Sara - We think that Bennu's parent body formed right in the outermost part of the solar system. So there, it didn't get heated by the young sun. It would have stayed very, very cold. So it was really rich in these volatile elements that are actually very abundant in the universe. So going back to the work on nucleosynthesis, the most common elements in the universe are hydrogen, oxygen, carbon and nitrogen. So these are really important elements in Bennu as well. So it accreted from this very kind of primordial material and it wasn't boiled off like it was in the innermost part of the solar system. But then we think Bennu, in its early history, probably had pods of water, salty water, and these would have been fantastic environments to make more sophisticated organic molecules like the amino acids, for example, may have formed inside this parent body itself. And so all of these wonderful ingredients for life were being cooked up in Bennu's parent body, not just Bennu, but also loads of other small bodies around the solar system as well. So these sorts of environments were likely very common in the outermost part of the solar system. And all it needed was some mechanism to eject them to the inner planets.

Chris - This is really intriguing then. So we end up with the Earth being a potential home, but it's not ideal and it hasn't got things really that it can use to kickstart life yet. But in a much more propitious environment, way out in space, it's much colder. You've got all the raw materials there and they're in a body which can cook them up like a kind of pressure cooker out in space. And then they're conveniently dislodged and chucked at the Earth by other bigger planets jockeying for position. And that brings these molecules that have been cooked out in deep space to Earth where they can potentially trigger life processes.
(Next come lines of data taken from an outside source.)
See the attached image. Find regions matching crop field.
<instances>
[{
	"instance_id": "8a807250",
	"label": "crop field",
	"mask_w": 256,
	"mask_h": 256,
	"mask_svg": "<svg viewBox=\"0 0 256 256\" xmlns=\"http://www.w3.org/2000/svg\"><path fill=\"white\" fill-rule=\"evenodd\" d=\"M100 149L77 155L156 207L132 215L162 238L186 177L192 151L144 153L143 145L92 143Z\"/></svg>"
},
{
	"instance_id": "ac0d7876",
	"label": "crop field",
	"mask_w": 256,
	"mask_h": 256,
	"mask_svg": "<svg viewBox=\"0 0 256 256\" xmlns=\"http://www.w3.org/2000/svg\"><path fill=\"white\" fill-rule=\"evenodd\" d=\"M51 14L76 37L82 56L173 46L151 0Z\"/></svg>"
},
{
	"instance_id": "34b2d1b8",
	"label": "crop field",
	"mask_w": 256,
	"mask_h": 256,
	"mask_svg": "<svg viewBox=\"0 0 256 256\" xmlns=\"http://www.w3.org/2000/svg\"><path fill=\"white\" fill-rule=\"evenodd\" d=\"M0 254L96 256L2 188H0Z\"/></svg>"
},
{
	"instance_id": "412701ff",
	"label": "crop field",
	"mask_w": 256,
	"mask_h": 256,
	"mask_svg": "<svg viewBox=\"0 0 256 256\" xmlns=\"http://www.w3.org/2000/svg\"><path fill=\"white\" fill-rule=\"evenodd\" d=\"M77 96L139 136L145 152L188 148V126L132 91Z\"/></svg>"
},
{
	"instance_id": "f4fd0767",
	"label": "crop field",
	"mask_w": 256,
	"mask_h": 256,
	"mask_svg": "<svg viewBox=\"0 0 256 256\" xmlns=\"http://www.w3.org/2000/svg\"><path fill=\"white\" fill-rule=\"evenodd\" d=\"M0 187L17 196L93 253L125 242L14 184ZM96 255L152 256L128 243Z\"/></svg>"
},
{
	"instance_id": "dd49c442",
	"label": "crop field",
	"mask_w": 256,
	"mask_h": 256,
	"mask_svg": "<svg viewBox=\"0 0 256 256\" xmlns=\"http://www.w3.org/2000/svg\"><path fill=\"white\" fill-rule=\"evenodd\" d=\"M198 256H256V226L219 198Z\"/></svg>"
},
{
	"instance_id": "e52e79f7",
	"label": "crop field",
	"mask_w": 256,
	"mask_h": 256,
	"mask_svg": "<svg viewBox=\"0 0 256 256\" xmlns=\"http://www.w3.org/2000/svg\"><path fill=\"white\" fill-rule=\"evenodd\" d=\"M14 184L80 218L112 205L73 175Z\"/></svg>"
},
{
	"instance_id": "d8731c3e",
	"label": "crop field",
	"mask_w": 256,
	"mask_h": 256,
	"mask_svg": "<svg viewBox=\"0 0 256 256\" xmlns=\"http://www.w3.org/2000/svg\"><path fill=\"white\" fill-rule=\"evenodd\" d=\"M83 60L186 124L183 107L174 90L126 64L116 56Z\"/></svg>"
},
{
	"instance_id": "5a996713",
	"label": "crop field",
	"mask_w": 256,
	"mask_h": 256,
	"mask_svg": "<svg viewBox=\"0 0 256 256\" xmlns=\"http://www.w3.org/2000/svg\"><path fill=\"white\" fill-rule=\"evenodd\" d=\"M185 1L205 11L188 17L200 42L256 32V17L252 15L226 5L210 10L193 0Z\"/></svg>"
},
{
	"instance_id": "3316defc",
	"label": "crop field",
Sara - It sounds almost fantastical when you say it, but it kind of makes sense that the outer solar system would have been this environment full of all of these really important molecules. The planet migration, we think, may happen on exoplanets as well. So that means that potentially these processes are not just limited to our solar system. They may be universal processes that are found, we may discover on exoplanets as well.

Chris - Did asteroids like Bennu have a heat source then? Because some of this chemistry can't have happened to make these exotic molecules at the really low temperatures that are out there. It must have needed some heat. So where would that come from?

Sara - There were some radioactive isotopes around in the early solar system. Probably the most significant example is aluminium-26. This is a radioactive isotope with a half-life of just three quarters of a million years. This was around in the early solar system and it could have provided enough heat for asteroids like Bennu to heat up enough, at least to make liquid water.